On Wed, 09 Oct 2013 10:20:13 -0400
Ryan Johnson <ryan.john...@cs.utoronto.ca> wrote:

> > This is more portable:
> >
> >     #ifdef SQLITE_64BIT_STATS
> >     sqlite3_snprintf(24, zRet, "%lld", p->nRow);
> >     #else
> >     sqlite3_snprintf(24, zRet, "%d", p->nRow);
> >     #endif
> Actually, some machines define 64-bit ints as long, 

(Compilers, that is, not machines.) 

> Technically the portable way is to make sure the int is a [u]int64_t
> from <inttypes.h> and then use the (awful and painful) printf
> modifiers from the same header (PRIu64 et al). An easier workaround
> is to define the int as size_t and then use %zd in printf... but I
> think % zd is a GNU extension.

The applicable section of the C11 standard is 7.19.6.1.  The PRI-style
modifiers do not appear in it.  The z modifer does.  Last I checked,
though, Microsoft's implementation didn't support it.  

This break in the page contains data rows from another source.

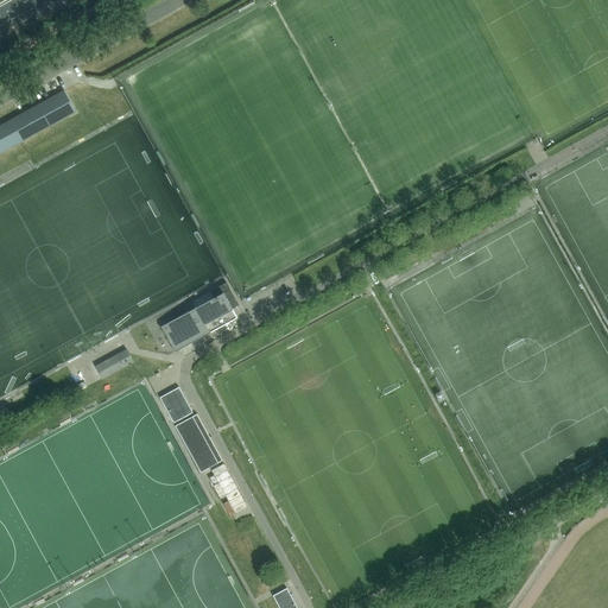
[(0,150),(1,153),(76,112),(64,90),(0,126),(0,150)]
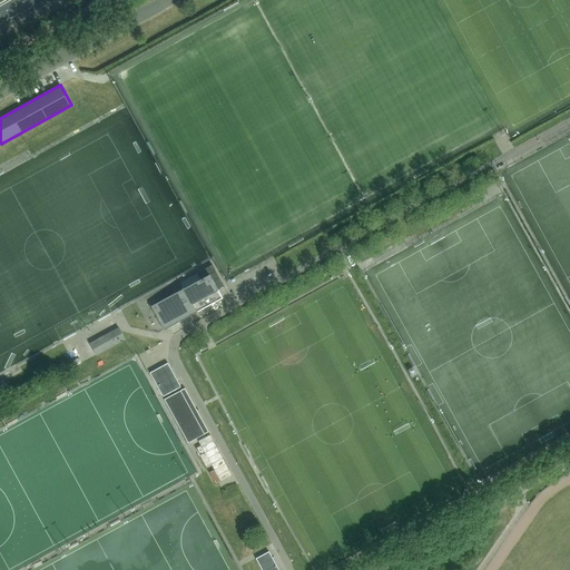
[(164,328),(222,297),(217,287),(224,284),(216,269),(216,271),(213,265),(197,273),(200,278),(150,305),(164,328)]
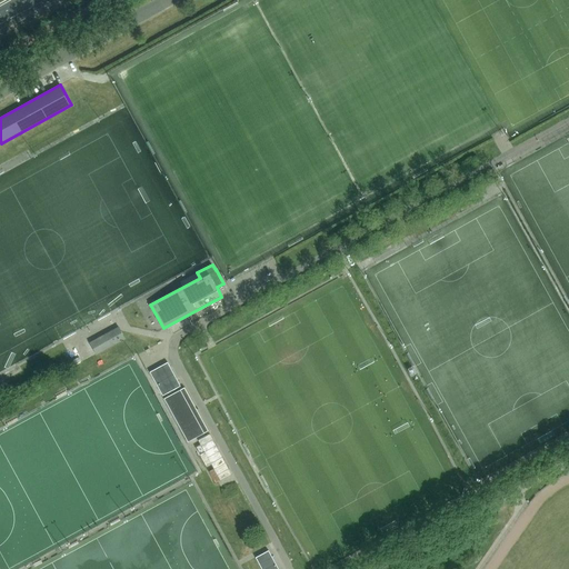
[(125,338),(118,327),(89,342),(96,353),(125,338)]
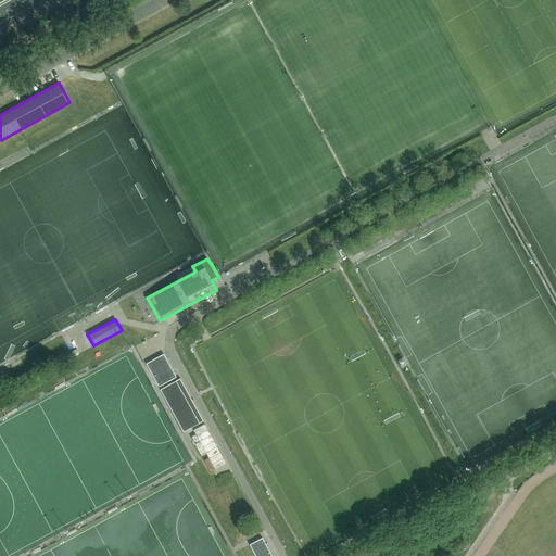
[(159,387),(176,377),(163,354),(159,357),(146,364),(159,387)]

It's difficult to do portably because you have to account for every
combination of standard C library and integer size, and the grammar
supported by the printf implementation cannot be determined
systematically at compile-time or runtime.  Even testing for compiler
vendor and version is an inference because, technically, it says nothing
about which runtime library is being linked to.